A pathway to citizenship will lift millions out of poverty by allowing them to seek better employment and educational opportunities. DACA has given us a small glimpse of the positive impact this type of policy can have, but DACA is not enough.

Immigrants are as American as anyone you will meet; the U.S. is our home through and through, but only a pathway to citizenship can provide us with the certainty and stability we deserve. If DACA were to be terminated, people like me could be deported to unfamiliar countries that we do not remember, where we know no one, and whose language we might not even speak.

Right now, the Senate is sitting on multiple citizenship bills that could provide us and our families with a long-overdue pathway to citizenship, including the bipartisan DREAM Act. A pathway to citizenship is good politics and good policy, and it is overwhelmingly popular across party lines. New polling shows that three-quarters of American voters want Dreamers to be able to continue working and/or attending school in the U.S. while they await U.S. citizenship. In Michigan alone, two-thirds of voters, including nearly half of Republicans, agree that Dreamers deserve a pathway to citizenship. In a fractured political climate, immigration is a consensus issue — not a divisive one.

Hundreds of thousands of DACA recipients — and millions more immigrant families — who have built lives and families here have waited decades for meaningful immigration reform that puts us on a path to citizenship. Until that happens, we remain vulnerable to deportation, family separation, detention and exploitation. We have the power as a nation to address this urgent need and keep families like mine safe and together.
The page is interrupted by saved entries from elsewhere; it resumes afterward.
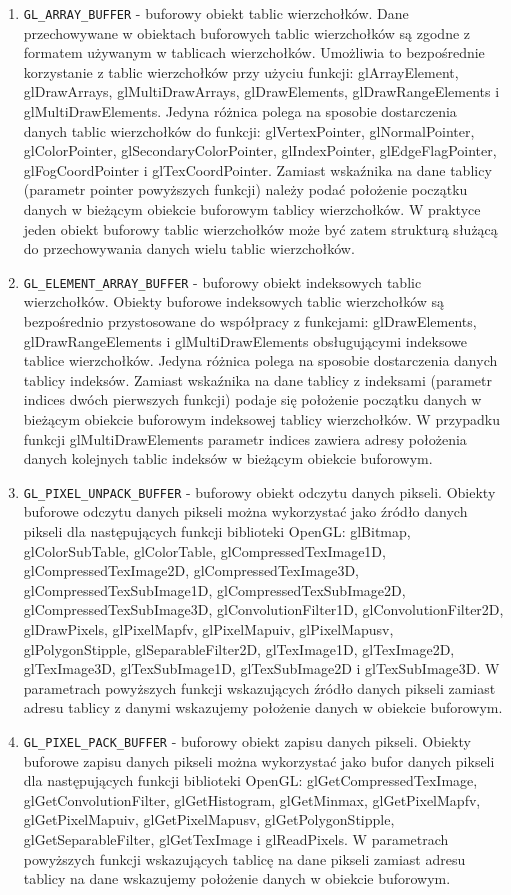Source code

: \begin{enumerate}
\item \verb$GL_ARRAY_BUFFER$ - buforowy obiekt tablic wierzchołków. Dane przechowywane w obiektach buforowych tablic wierzchołków są zgodne z formatem używanym w tablicach wierzchołków. Umożliwia to bezpośrednie korzystanie z tablic wierzchołków przy użyciu funkcji: glArrayElement, glDrawArrays, glMultiDrawArrays, glDrawElements, glDrawRangeElements i glMultiDrawElements. Jedyna różnica polega na sposobie dostarczenia danych tablic wierzchołków do funkcji: glVertexPointer, glNormalPointer, glColorPointer, glSecondaryColorPointer, glIndexPointer, glEdgeFlagPointer, glFogCoordPointer i glTexCoordPointer. Zamiast wskaźnika na dane tablicy (parametr pointer powyższych funkcji) należy podać położenie początku danych w bieżącym obiekcie buforowym tablicy wierzchołków. W praktyce jeden obiekt buforowy tablic wierzchołków może być zatem strukturą służącą do przechowywania danych wielu tablic wierzchołków.
\item \verb$GL_ELEMENT_ARRAY_BUFFER$ - buforowy obiekt indeksowych tablic wierzchołków. Obiekty buforowe indeksowych tablic wierzchołków są bezpośrednio przystosowane do współpracy z funkcjami: glDrawElements, glDrawRangeElements i glMultiDrawElements obsługującymi indeksowe tablice wierzchołków. Jedyna różnica polega na sposobie dostarczenia danych tablicy indeksów. Zamiast wskaźnika na dane tablicy z indeksami (parametr indices dwóch pierwszych funkcji) podaje się położenie początku danych w bieżącym obiekcie buforowym indeksowej tablicy wierzchołków. W przypadku funkcji glMultiDrawElements parametr indices zawiera adresy położenia danych kolejnych tablic indeksów w bieżącym obiekcie buforowym.
\item \verb$GL_PIXEL_UNPACK_BUFFER$ - buforowy obiekt odczytu danych pikseli. Obiekty buforowe odczytu danych pikseli można wykorzystać jako źródło danych pikseli dla następujących funkcji biblioteki OpenGL: glBitmap, glColorSubTable, glColorTable, glCompressedTexImage1D, glCompressedTexImage2D, glCompressedTexImage3D, glCompressedTexSubImage1D, glCompressedTexSubImage2D, glCompressedTexSubImage3D, glConvolutionFilter1D, glConvolutionFilter2D, glDrawPixels, glPixelMapfv, glPixelMapuiv, glPixelMapusv, glPolygonStipple, glSeparableFilter2D, glTexImage1D, glTexImage2D, glTexImage3D, glTexSubImage1D, glTexSubImage2D i glTexSubImage3D.
W parametrach powyższych funkcji wskazujących źródło danych pikseli zamiast adresu tablicy z danymi wskazujemy położenie danych w obiekcie buforowym.
\item \verb$GL_PIXEL_PACK_BUFFER$ - buforowy obiekt zapisu danych pikseli. Obiekty buforowe zapisu danych pikseli można wykorzystać jako bufor danych pikseli dla następujących funkcji biblioteki OpenGL: glGetCompressedTexImage, glGetConvolutionFilter, glGetHistogram, glGetMinmax, glGetPixelMapfv, glGetPixelMapuiv, glGetPixelMapusv, glGetPolygonStipple, glGetSeparableFilter, glGetTexImage i glReadPixels.
W parametrach powyższych funkcji wskazujących tablicę na dane pikseli zamiast adresu tablicy na dane wskazujemy położenie danych w obiekcie buforowym.
\end{enumerate}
I encourage Senators Gary Peters and Debbie Stabenow — both supporters of DACA — to fight for a fair and humane immigration system that works for our modern world and prioritizes families. I ask everyone reading this to let our senators know, through calls or email, that you support this bill and you want them to be champions of immigrant rights. We simply cannot let this opportunity pass. Senators on both sides of the aisle must come together and pass the DREAM Act, not just because it’s good for our economy, but because it’s the right thing to do — both for our country, and for Michigan.